#### Entries provided
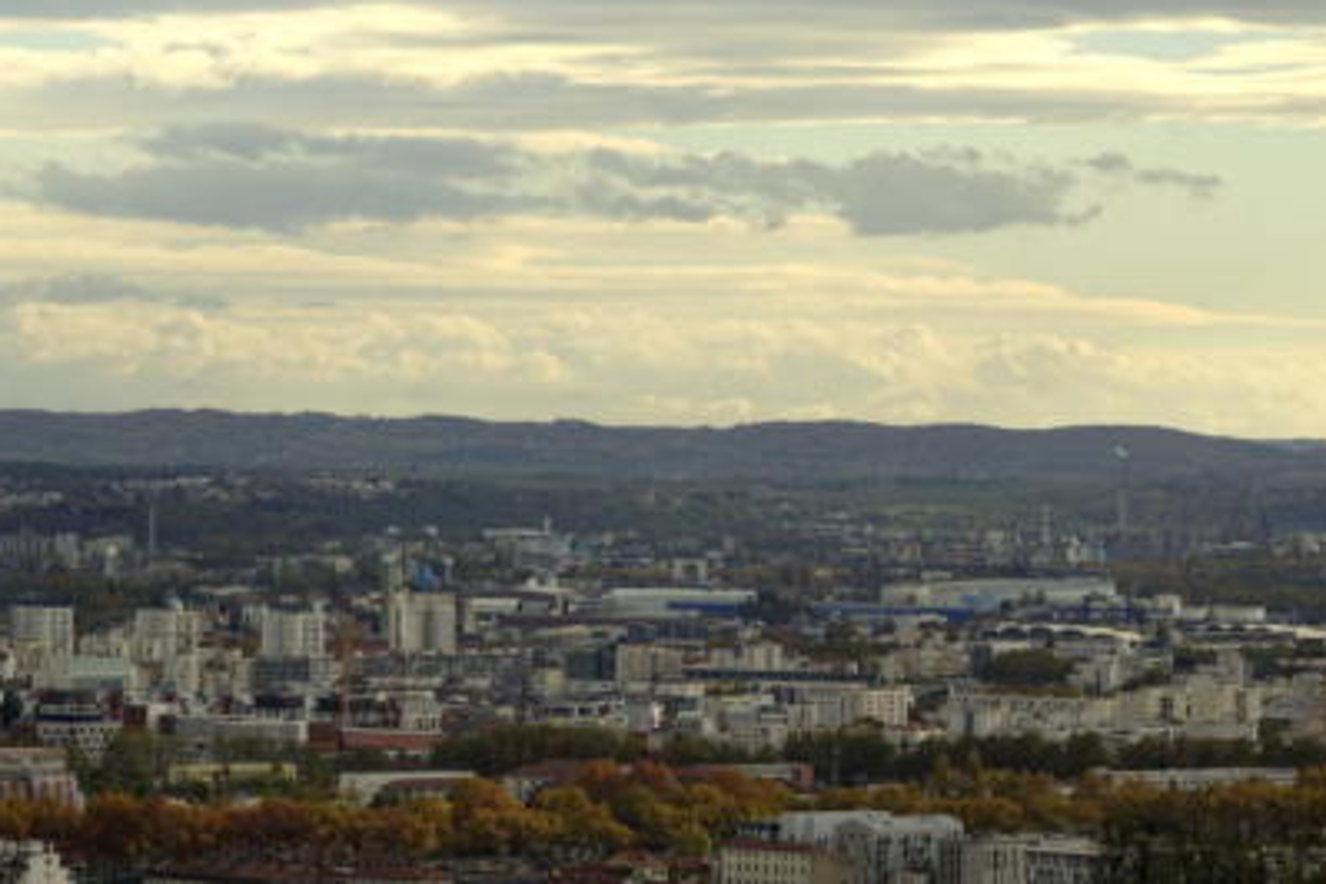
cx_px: 582
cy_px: 404
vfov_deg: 7.1
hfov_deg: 10.7
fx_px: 7108
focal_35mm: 193
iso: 100
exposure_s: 1/640
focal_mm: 56.39
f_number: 4
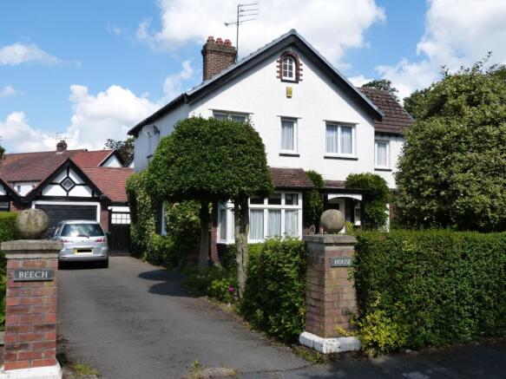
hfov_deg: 50.1
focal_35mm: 37
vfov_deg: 38.7
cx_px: 253
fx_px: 541
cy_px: 190
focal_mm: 6.5
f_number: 4
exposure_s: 1/800
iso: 160
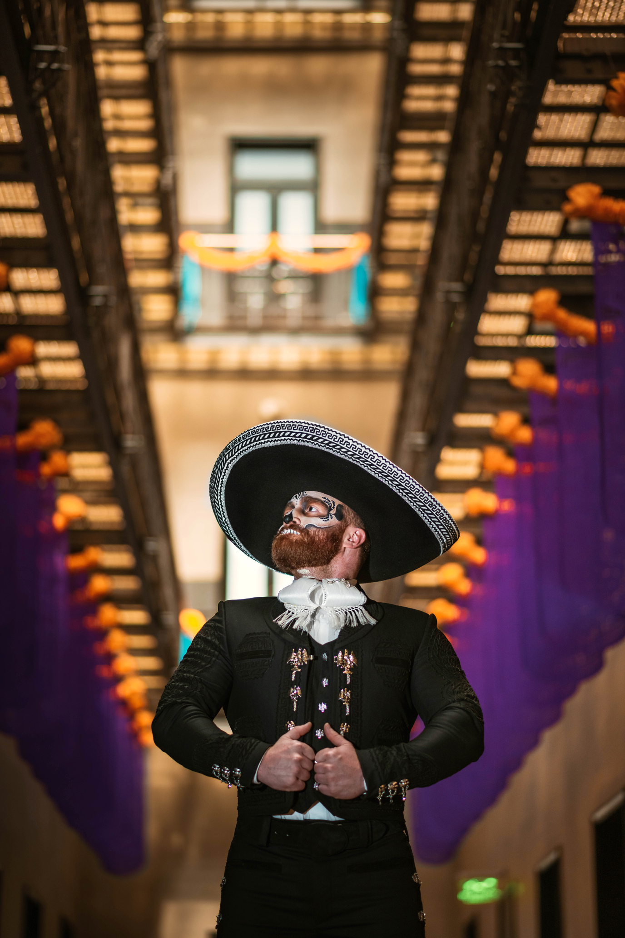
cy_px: 469
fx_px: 2213
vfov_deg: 23.9
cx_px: 312
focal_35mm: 85
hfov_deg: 16.1
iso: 200
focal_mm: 85
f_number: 1.8
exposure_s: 1/80
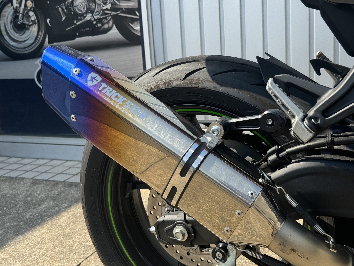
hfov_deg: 39.7
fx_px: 491
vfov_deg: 30.3
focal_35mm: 48
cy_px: 133
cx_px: 177
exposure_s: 1/1560
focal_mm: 6.76
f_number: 1.78
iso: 64
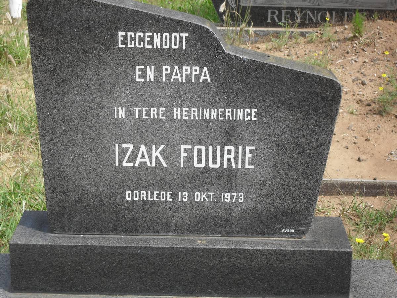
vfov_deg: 16.6
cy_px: 149
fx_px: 1021
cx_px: 198
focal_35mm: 89
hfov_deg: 22.0
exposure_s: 1/250
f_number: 5.5
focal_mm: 15.7
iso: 100
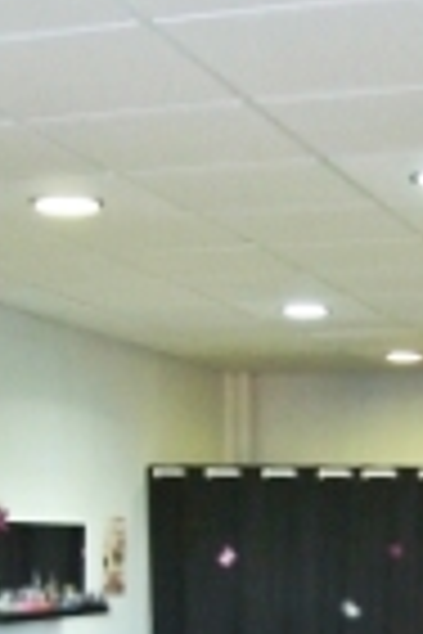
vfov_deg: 21.6
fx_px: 1516
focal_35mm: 86
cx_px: 266
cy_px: 800
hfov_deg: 15.9
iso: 800
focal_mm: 10
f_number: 3.5
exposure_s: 1/40
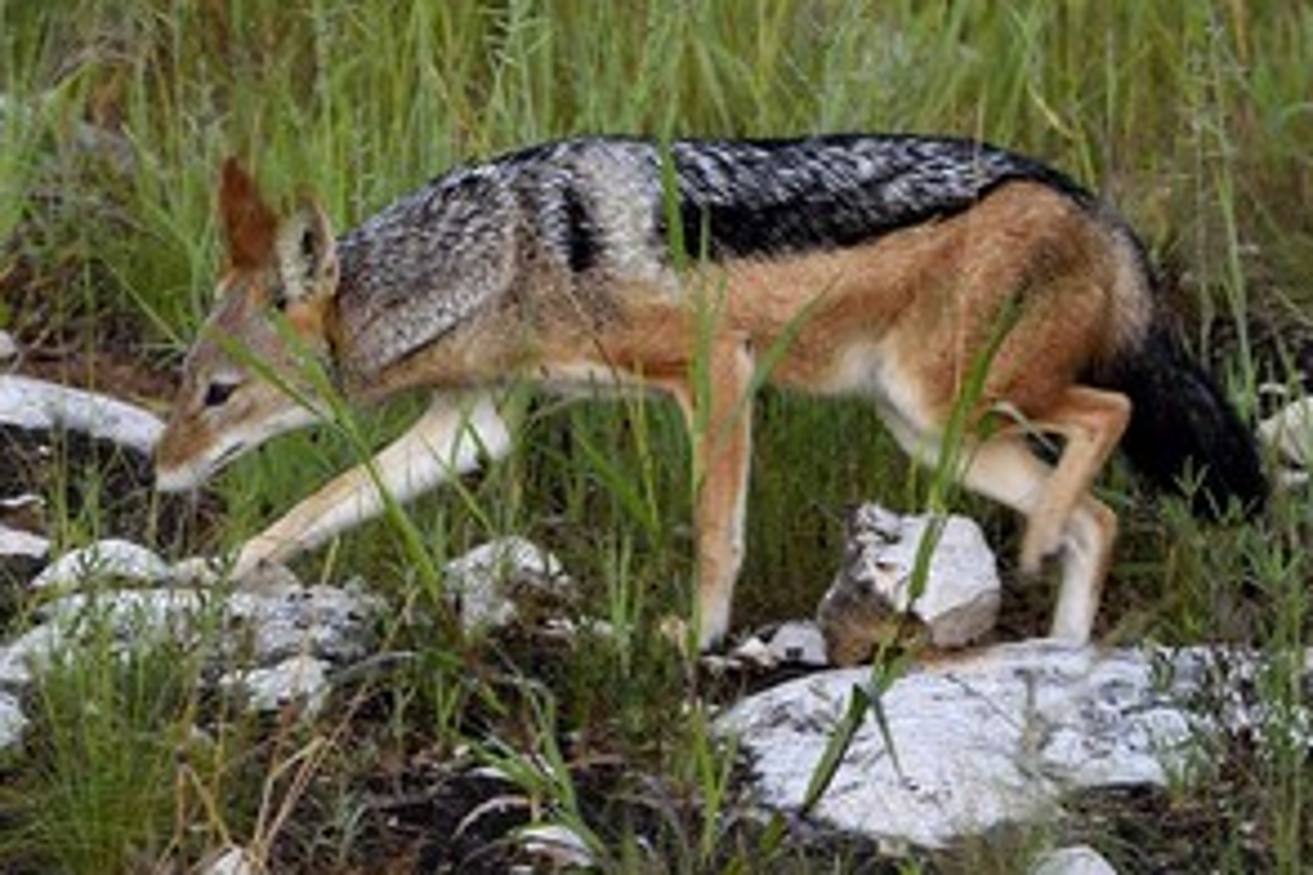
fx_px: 12509
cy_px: 545
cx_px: 603
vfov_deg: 4.0
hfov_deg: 6.0
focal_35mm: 343
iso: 800
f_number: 5
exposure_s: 1/320
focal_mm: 240
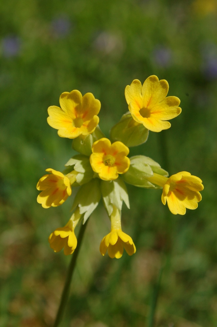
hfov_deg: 16.5
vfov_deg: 24.6
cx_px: 108
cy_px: 164
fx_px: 747
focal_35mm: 82
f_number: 10
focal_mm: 55
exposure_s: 1/1000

#### Required action
The answer must consist solely of the lines from the first line of the data through the line containing "focal_35mm: 48", inclusive, reproduced exactly and without pictures.

#### Result of the exercise
cx_px: 582
cy_px: 404
vfov_deg: 7.1
hfov_deg: 10.7
fx_px: 7108
focal_35mm: 193
iso: 100
exposure_s: 1/640
focal_mm: 56.39
f_number: 4
hfov_deg: 50.1
focal_35mm: 37
vfov_deg: 38.7
cx_px: 253
fx_px: 541
cy_px: 190
focal_mm: 6.5
f_number: 4
exposure_s: 1/800
iso: 160
cy_px: 469
fx_px: 2213
vfov_deg: 23.9
cx_px: 312
focal_35mm: 85
hfov_deg: 16.1
iso: 200
focal_mm: 85
f_number: 1.8
exposure_s: 1/80
hfov_deg: 39.7
fx_px: 491
vfov_deg: 30.3
focal_35mm: 48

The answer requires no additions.